## Entries shown
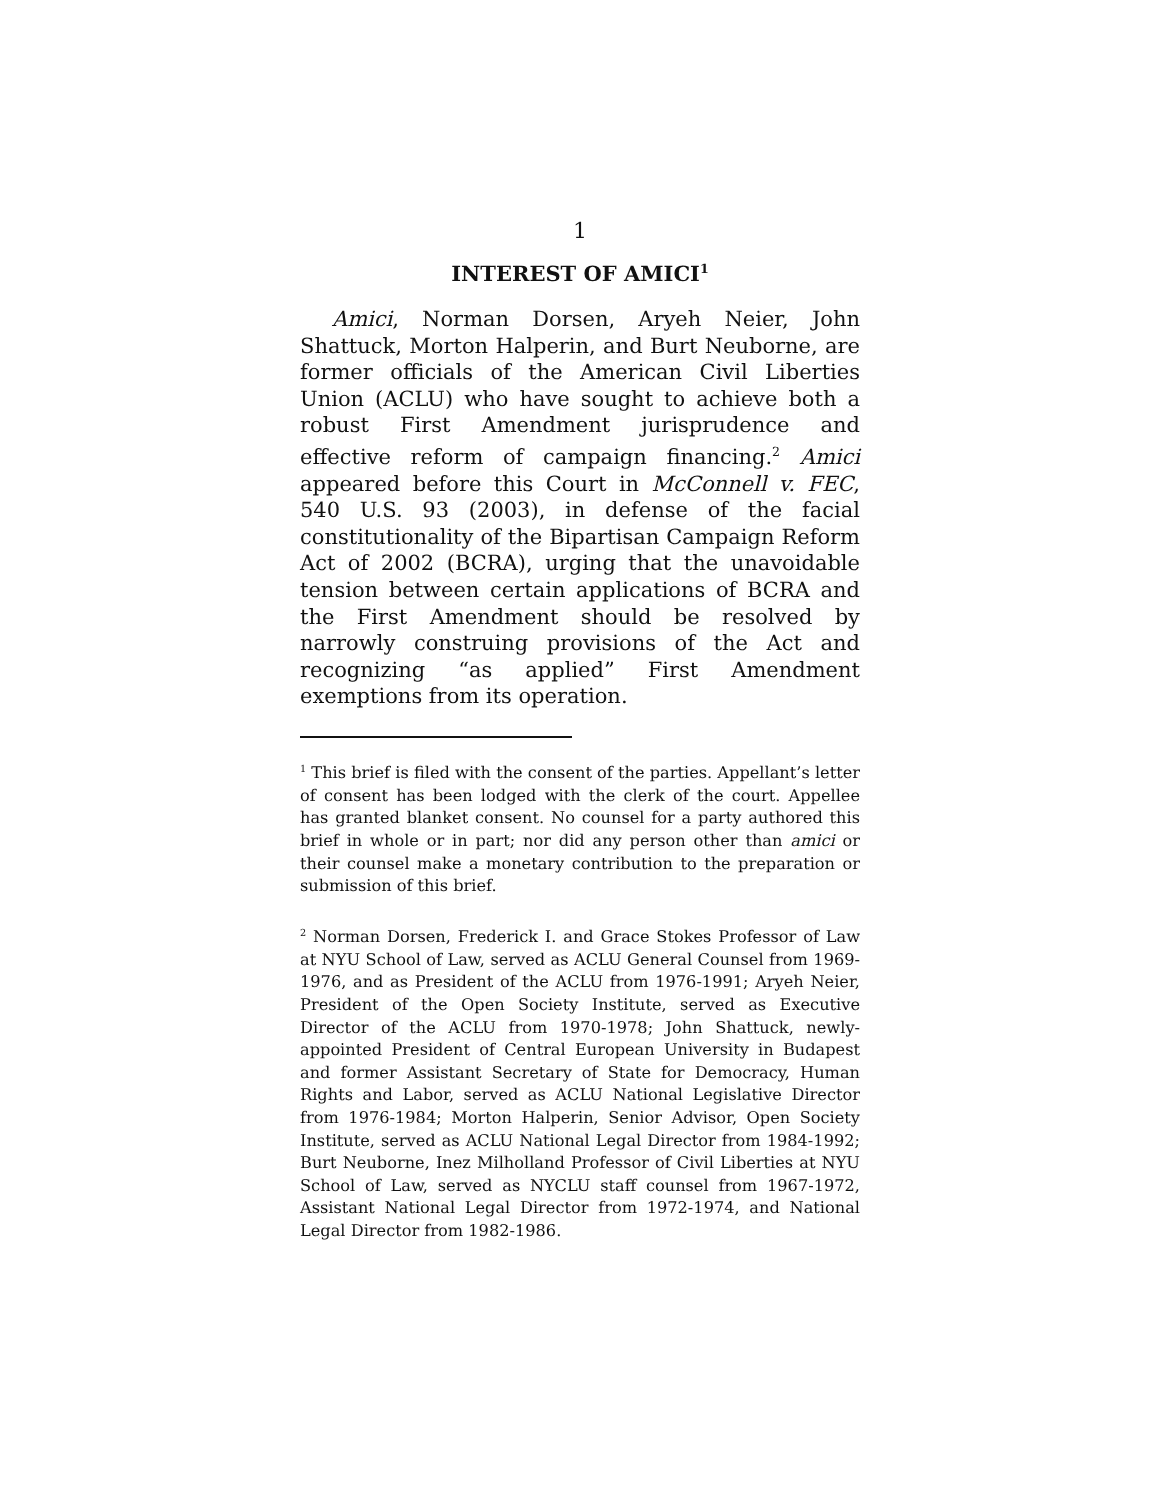1
INTEREST OF AMICI<sup>1</sup>
Amici, Norman Dorsen, Aryeh Neier, John Shattuck, Morton Halperin, and Burt Neuborne, are former officials of the American Civil Liberties Union (ACLU) who have sought to achieve both a robust First Amendment jurisprudence and effective reform of campaign financing.<sup>2</sup> Amici appeared before this Court in McConnell v. FEC, 540 U.S. 93 (2003), in defense of the facial constitutionality of the Bipartisan Campaign Reform Act of 2002 (BCRA), urging that the unavoidable tension between certain applications of BCRA and the First Amendment should be resolved by narrowly construing provisions of the Act and recognizing “as applied” First Amendment exemptions from its operation.
<sup>1</sup> This brief is filed with the consent of the parties. Appellant’s letter of consent has been lodged with the clerk of the court. Appellee has granted blanket consent. No counsel for a party authored this brief in whole or in part; nor did any person other than amici or their counsel make a monetary contribution to the preparation or submission of this brief.
<sup>2</sup> Norman Dorsen, Frederick I. and Grace Stokes Professor of Law at NYU School of Law, served as ACLU General Counsel from 1969-1976, and as President of the ACLU from 1976-1991; Aryeh Neier, President of the Open Society Institute, served as Executive Director of the ACLU from 1970-1978; John Shattuck, newly-appointed President of Central European University in Budapest and former Assistant Secretary of State for Democracy, Human Rights and Labor, served as ACLU National Legislative Director from 1976-1984; Morton Halperin, Senior Advisor, Open Society Institute, served as ACLU National Legal Director from 1984-1992; Burt Neuborne, Inez Milholland Professor of Civil Liberties at NYU School of Law, served as NYCLU staff counsel from 1967-1972, Assistant National Legal Director from 1972-1974, and National Legal Director from 1982-1986.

## What to do
Search the entries for "Norman" and copy each matching line.

## Final answer
Amici, Norman Dorsen, Aryeh Neier, John Shattuck, Morton Halperin, and Burt Neuborne, are former officials of the American Civil Liberties Union (ACLU) who have sought to achieve both a robust First Amendment jurisprudence and effective reform of campaign financing.<sup>2</sup> Amici appeared before this Court in McConnell v. FEC, 540 U.S. 93 (2003), in defense of the facial constitutionality of the Bipartisan Campaign Reform Act of 2002 (BCRA), urging that the unavoidable tension between certain applications of BCRA and the First Amendment should be resolved by narrowly construing provisions of the Act and recognizing “as applied” First Amendment exemptions from its operation.
<sup>2</sup> Norman Dorsen, Frederick I. and Grace Stokes Professor of Law at NYU School of Law, served as ACLU General Counsel from 1969-1976, and as President of the ACLU from 1976-1991; Aryeh Neier, President of the Open Society Institute, served as Executive Director of the ACLU from 1970-1978; John Shattuck, newly-appointed President of Central European University in Budapest and former Assistant Secretary of State for Democracy, Human Rights and Labor, served as ACLU National Legislative Director from 1976-1984; Morton Halperin, Senior Advisor, Open Society Institute, served as ACLU National Legal Director from 1984-1992; Burt Neuborne, Inez Milholland Professor of Civil Liberties at NYU School of Law, served as NYCLU staff counsel from 1967-1972, Assistant National Legal Director from 1972-1974, and National Legal Director from 1982-1986.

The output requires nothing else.